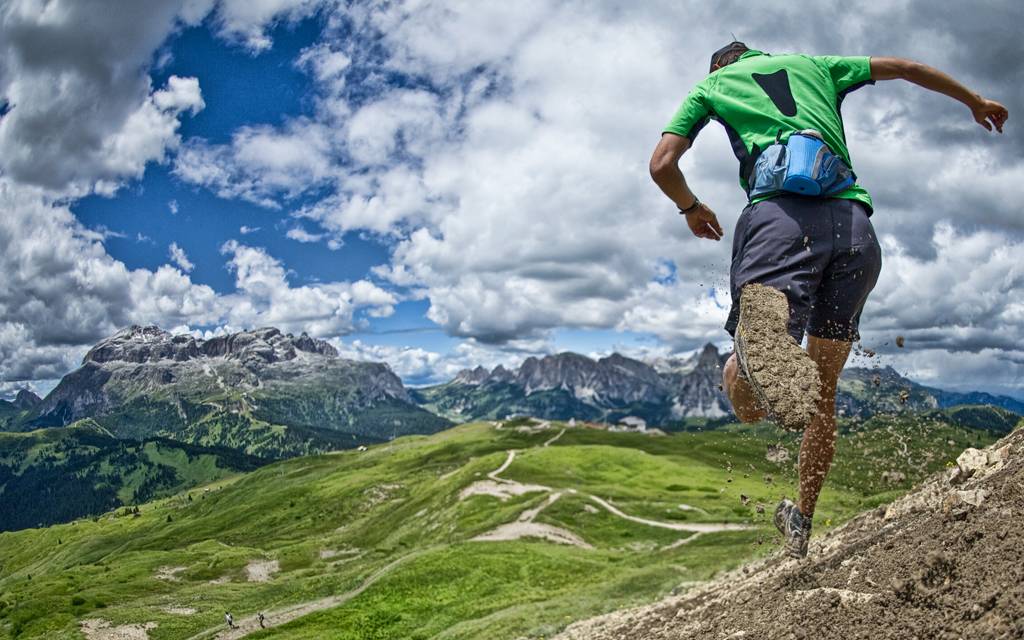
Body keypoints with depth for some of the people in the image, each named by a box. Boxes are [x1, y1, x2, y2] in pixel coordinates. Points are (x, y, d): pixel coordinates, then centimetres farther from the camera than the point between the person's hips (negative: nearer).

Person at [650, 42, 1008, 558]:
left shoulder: (710, 85, 23)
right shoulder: (812, 64, 32)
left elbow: (662, 164, 12)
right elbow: (904, 67, 36)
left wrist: (692, 209, 33)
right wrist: (975, 101, 51)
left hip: (780, 214, -4)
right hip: (854, 222, 4)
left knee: (742, 393, -14)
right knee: (823, 392, 17)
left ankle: (762, 345, -52)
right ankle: (802, 522, 28)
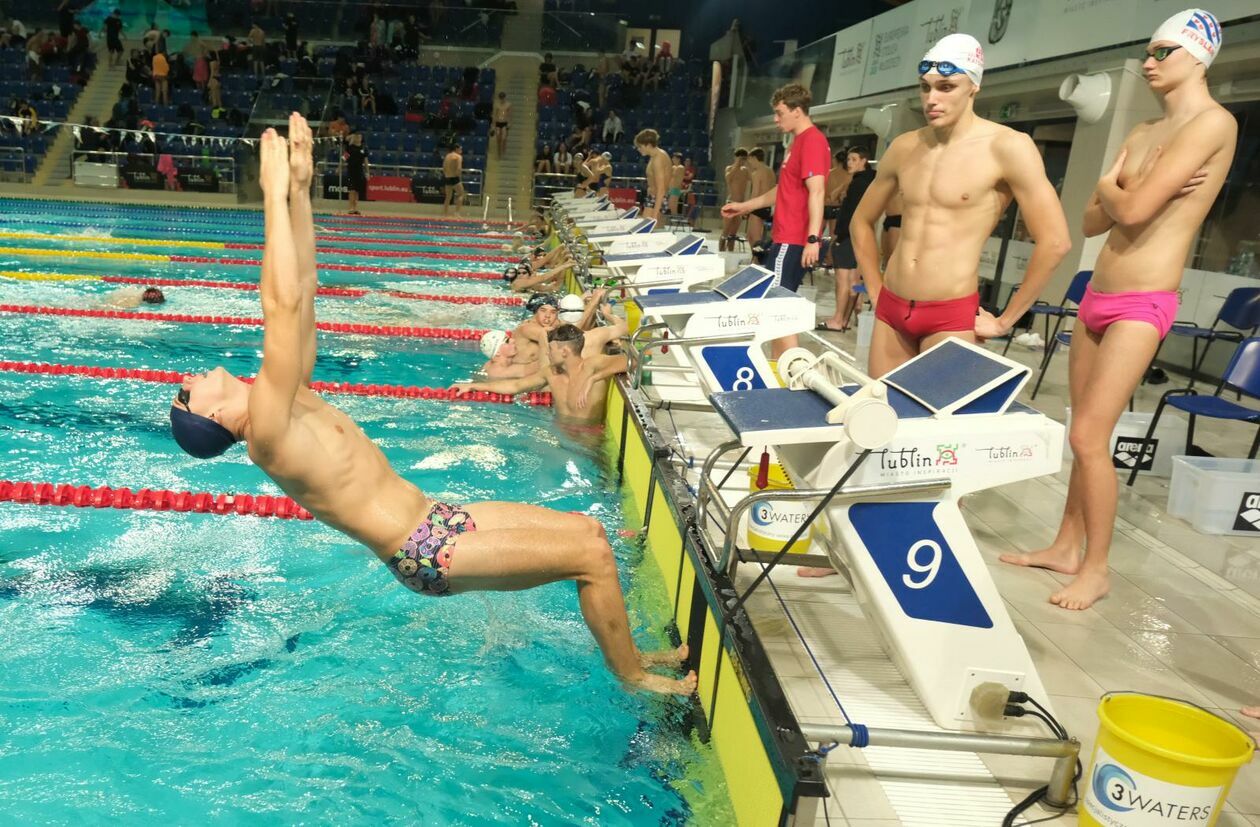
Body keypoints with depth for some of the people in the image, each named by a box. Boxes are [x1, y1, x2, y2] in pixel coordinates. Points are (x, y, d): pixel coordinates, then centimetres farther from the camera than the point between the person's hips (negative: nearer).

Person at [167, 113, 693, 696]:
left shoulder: (289, 403, 10)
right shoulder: (267, 435, -16)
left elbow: (303, 293, 5)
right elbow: (282, 309, -26)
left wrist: (300, 188, 1)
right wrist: (274, 194, -22)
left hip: (433, 521, 10)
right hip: (426, 553, -10)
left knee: (586, 531, 11)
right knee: (592, 554, -11)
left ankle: (624, 651, 27)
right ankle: (633, 676, 9)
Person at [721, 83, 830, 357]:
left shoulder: (812, 141, -12)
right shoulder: (800, 141, 19)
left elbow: (817, 192, -21)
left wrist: (813, 239, -28)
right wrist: (744, 206, 31)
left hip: (794, 242, -10)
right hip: (785, 239, 10)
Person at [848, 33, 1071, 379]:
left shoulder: (1007, 147, -9)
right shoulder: (904, 147, 7)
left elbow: (1054, 242, -12)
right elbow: (861, 222, 20)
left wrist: (1005, 321, -7)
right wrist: (876, 294, 14)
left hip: (951, 316, -5)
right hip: (890, 310, 5)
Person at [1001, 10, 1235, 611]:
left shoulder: (1213, 123, -11)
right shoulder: (1141, 135, 16)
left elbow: (1131, 210, -19)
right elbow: (1093, 221, 12)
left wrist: (1111, 186, 2)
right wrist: (1124, 193, -7)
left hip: (1141, 306, -8)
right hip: (1096, 297, 8)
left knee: (1089, 436, -10)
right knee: (1085, 435, 12)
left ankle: (1096, 570, 5)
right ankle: (1066, 547, 23)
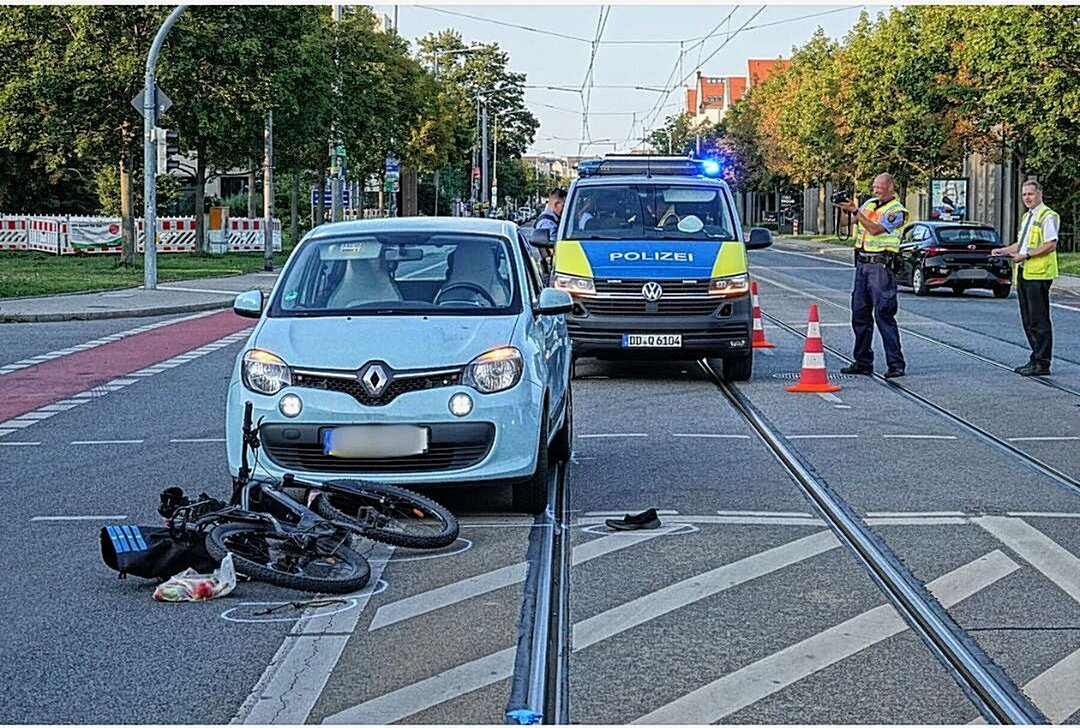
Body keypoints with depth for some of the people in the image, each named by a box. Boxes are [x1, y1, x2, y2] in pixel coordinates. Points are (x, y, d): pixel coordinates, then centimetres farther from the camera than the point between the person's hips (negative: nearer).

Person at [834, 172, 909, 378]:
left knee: (883, 315, -11)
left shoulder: (896, 211, -7)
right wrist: (848, 210, -7)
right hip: (862, 263, 8)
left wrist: (856, 211, -22)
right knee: (859, 313, 9)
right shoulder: (869, 204, 15)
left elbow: (875, 229, -18)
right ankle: (863, 362, 16)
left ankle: (896, 364, -10)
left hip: (880, 266, -8)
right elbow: (851, 221, 12)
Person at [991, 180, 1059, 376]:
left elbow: (1051, 245, -17)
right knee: (1028, 321, 11)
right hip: (1023, 273, 9)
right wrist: (1004, 250, 14)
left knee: (1039, 321, -8)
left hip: (1038, 274, -9)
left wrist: (1026, 256, -20)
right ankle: (1036, 358, 18)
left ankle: (1042, 364, -5)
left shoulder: (1047, 216, -8)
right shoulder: (1027, 217, 21)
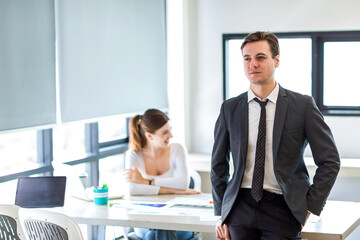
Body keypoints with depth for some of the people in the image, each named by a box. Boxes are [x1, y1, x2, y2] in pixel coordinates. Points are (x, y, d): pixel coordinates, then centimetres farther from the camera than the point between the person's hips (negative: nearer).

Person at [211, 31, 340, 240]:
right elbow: (219, 165, 13)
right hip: (241, 206, 3)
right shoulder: (230, 109, 5)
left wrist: (311, 206, -4)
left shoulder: (303, 105, -2)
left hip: (282, 209, -2)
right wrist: (222, 214, 9)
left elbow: (330, 161, 1)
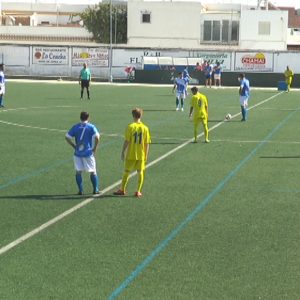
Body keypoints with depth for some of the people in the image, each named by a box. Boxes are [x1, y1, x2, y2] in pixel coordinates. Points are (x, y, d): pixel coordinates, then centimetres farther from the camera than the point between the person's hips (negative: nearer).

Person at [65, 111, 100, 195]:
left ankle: (80, 190, 6)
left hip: (78, 153, 2)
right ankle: (96, 189, 11)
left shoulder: (75, 127, 5)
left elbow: (67, 137, 2)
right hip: (88, 153, -2)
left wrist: (74, 146, 9)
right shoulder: (91, 127, -3)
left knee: (78, 172, 9)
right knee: (92, 172, 8)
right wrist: (94, 148, -5)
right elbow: (97, 137, -15)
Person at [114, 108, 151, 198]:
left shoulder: (130, 127, -10)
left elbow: (126, 141, -10)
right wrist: (146, 155, 9)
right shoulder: (145, 128, -1)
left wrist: (123, 152, -1)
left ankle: (122, 190, 18)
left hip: (131, 154, -2)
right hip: (141, 155, 2)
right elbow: (147, 143, 0)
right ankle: (138, 191, 8)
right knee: (140, 172, 10)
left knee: (127, 172, 10)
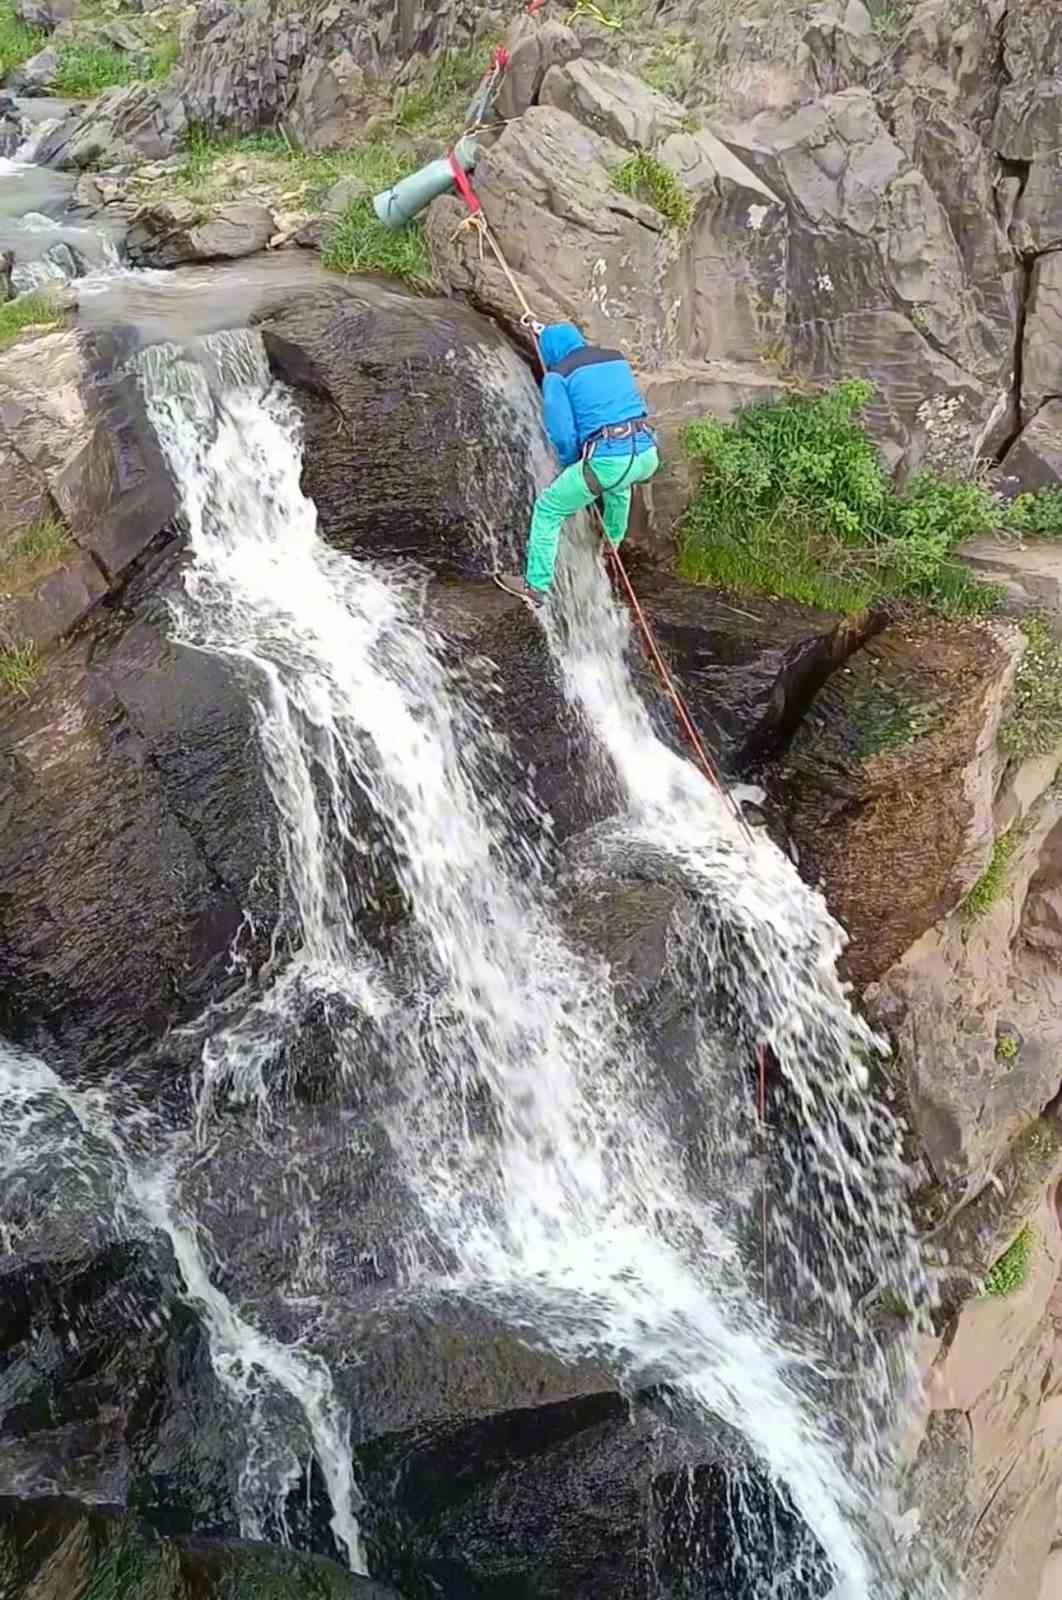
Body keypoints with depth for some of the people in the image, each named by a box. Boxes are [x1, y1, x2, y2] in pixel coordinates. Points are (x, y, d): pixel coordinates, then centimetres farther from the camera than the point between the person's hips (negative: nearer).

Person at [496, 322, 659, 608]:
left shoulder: (557, 375, 2)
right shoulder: (617, 358, 18)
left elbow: (562, 435, -4)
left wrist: (571, 467, 15)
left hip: (608, 461, -6)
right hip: (647, 455, 6)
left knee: (547, 510, 13)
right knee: (618, 482, 42)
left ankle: (536, 585, 14)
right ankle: (612, 543, 57)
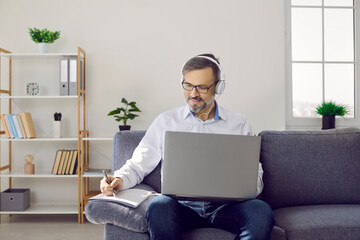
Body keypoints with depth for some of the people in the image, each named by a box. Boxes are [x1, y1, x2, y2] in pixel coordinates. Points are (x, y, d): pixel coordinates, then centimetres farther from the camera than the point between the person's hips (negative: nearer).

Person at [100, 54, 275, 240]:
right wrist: (119, 179, -9)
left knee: (262, 212, -31)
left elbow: (256, 178, 13)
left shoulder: (240, 124, 14)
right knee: (159, 207, -35)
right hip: (182, 204, 0)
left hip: (226, 205, 1)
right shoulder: (166, 121, 14)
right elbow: (138, 166, 14)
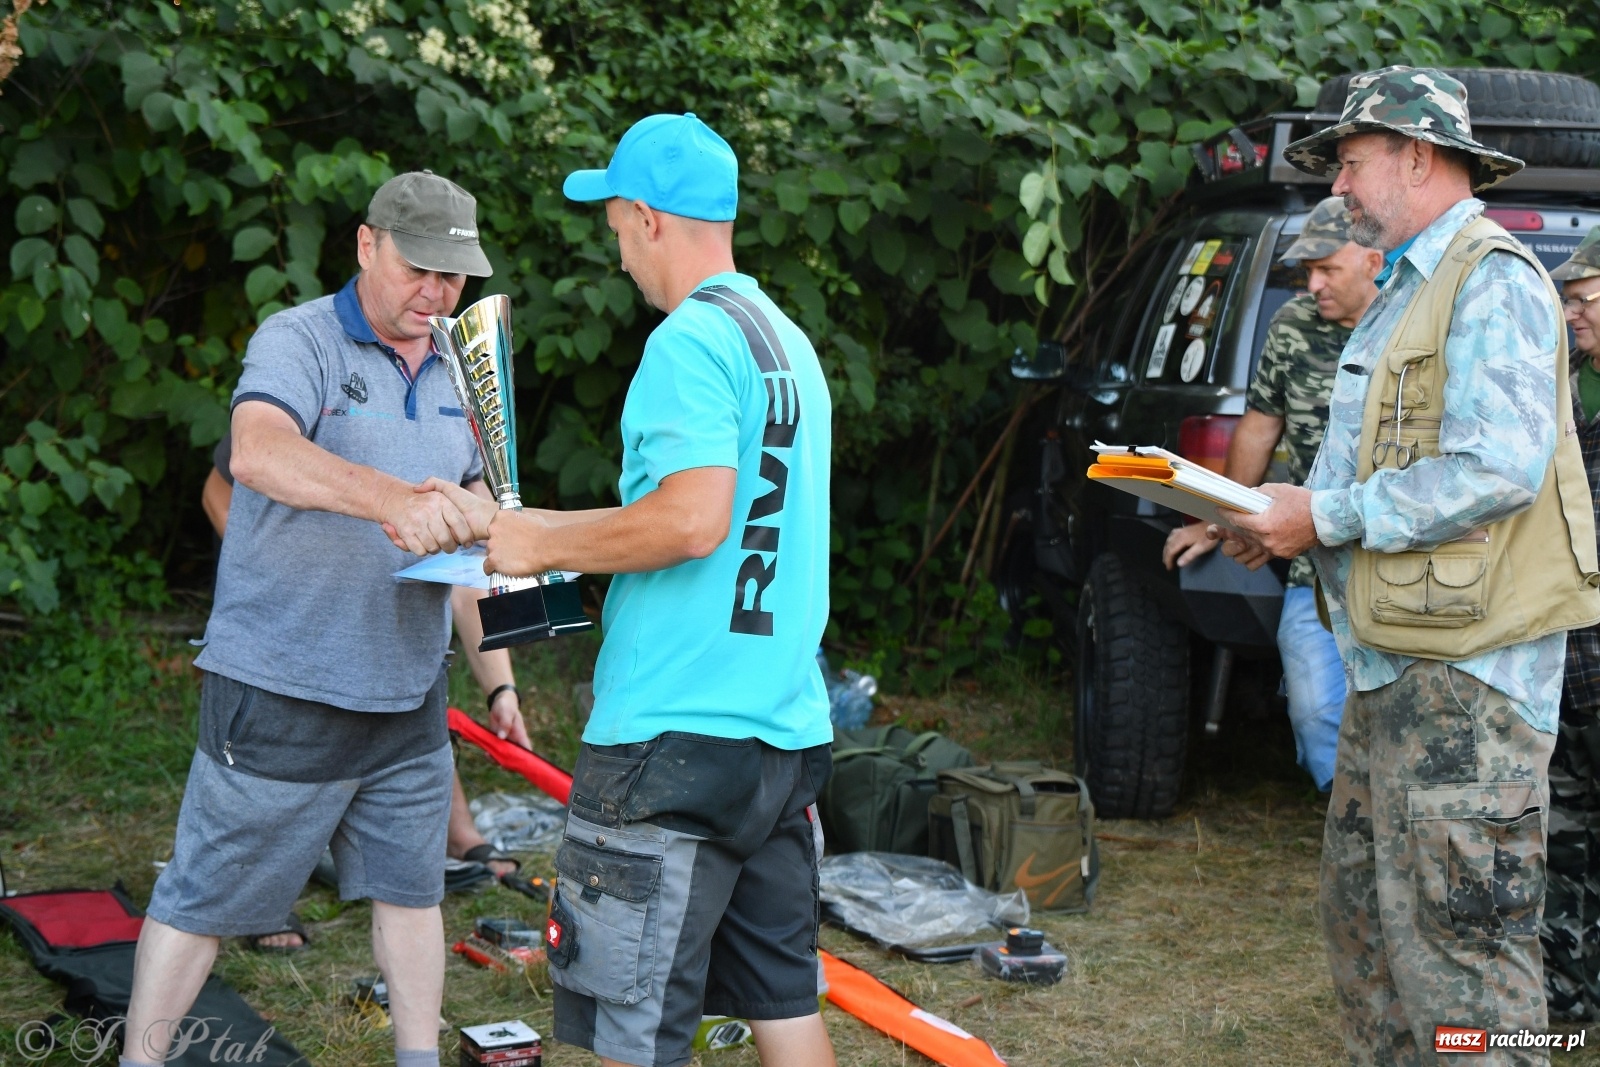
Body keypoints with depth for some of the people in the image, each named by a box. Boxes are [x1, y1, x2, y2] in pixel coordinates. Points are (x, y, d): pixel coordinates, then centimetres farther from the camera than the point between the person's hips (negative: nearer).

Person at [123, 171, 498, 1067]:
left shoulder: (454, 371, 12)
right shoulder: (299, 342, -11)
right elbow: (260, 453, -31)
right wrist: (392, 499, -45)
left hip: (408, 689, 7)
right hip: (285, 690, -6)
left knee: (410, 885, 14)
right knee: (208, 895, 3)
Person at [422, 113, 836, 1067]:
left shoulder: (691, 340, -13)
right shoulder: (789, 341, 15)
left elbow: (693, 520, -24)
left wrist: (545, 545, -10)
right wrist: (510, 525, 23)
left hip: (676, 740, -9)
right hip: (789, 734, 9)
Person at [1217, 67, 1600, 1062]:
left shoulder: (1492, 281, -11)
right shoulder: (1405, 292, 21)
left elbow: (1497, 468, -23)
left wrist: (1328, 516, -16)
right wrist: (1291, 519, 8)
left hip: (1467, 676, -11)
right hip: (1393, 661, 11)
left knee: (1459, 943, -8)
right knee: (1365, 921, 15)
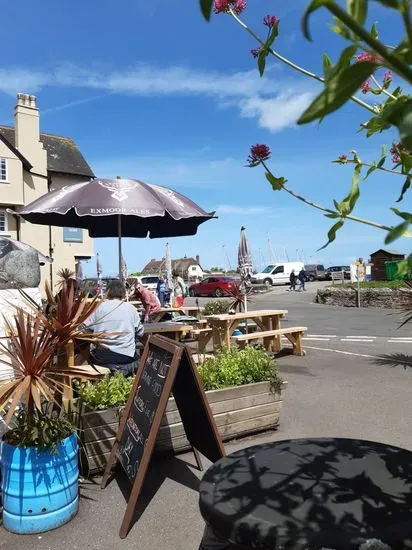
----
## What is expected
Return only the part of the records above that opens with the line containing "left hip: (433, 521, 10)" and closes with the line containing "right shoulder: (904, 147, 7)", ends included.

## Answer to this task
left hip: (433, 521, 10)
right hip: (426, 553, -10)
left knee: (586, 531, 11)
right knee: (592, 554, -11)
left ankle: (624, 651, 27)
right ankle: (633, 676, 9)
Person at [721, 83, 830, 357]:
left shoulder: (812, 141, -12)
right shoulder: (800, 141, 19)
left elbow: (817, 192, -21)
left wrist: (813, 239, -28)
right wrist: (744, 206, 31)
left hip: (794, 242, -10)
right hip: (785, 239, 10)
Person at [848, 33, 1071, 379]:
left shoulder: (1007, 147, -9)
right shoulder: (904, 147, 7)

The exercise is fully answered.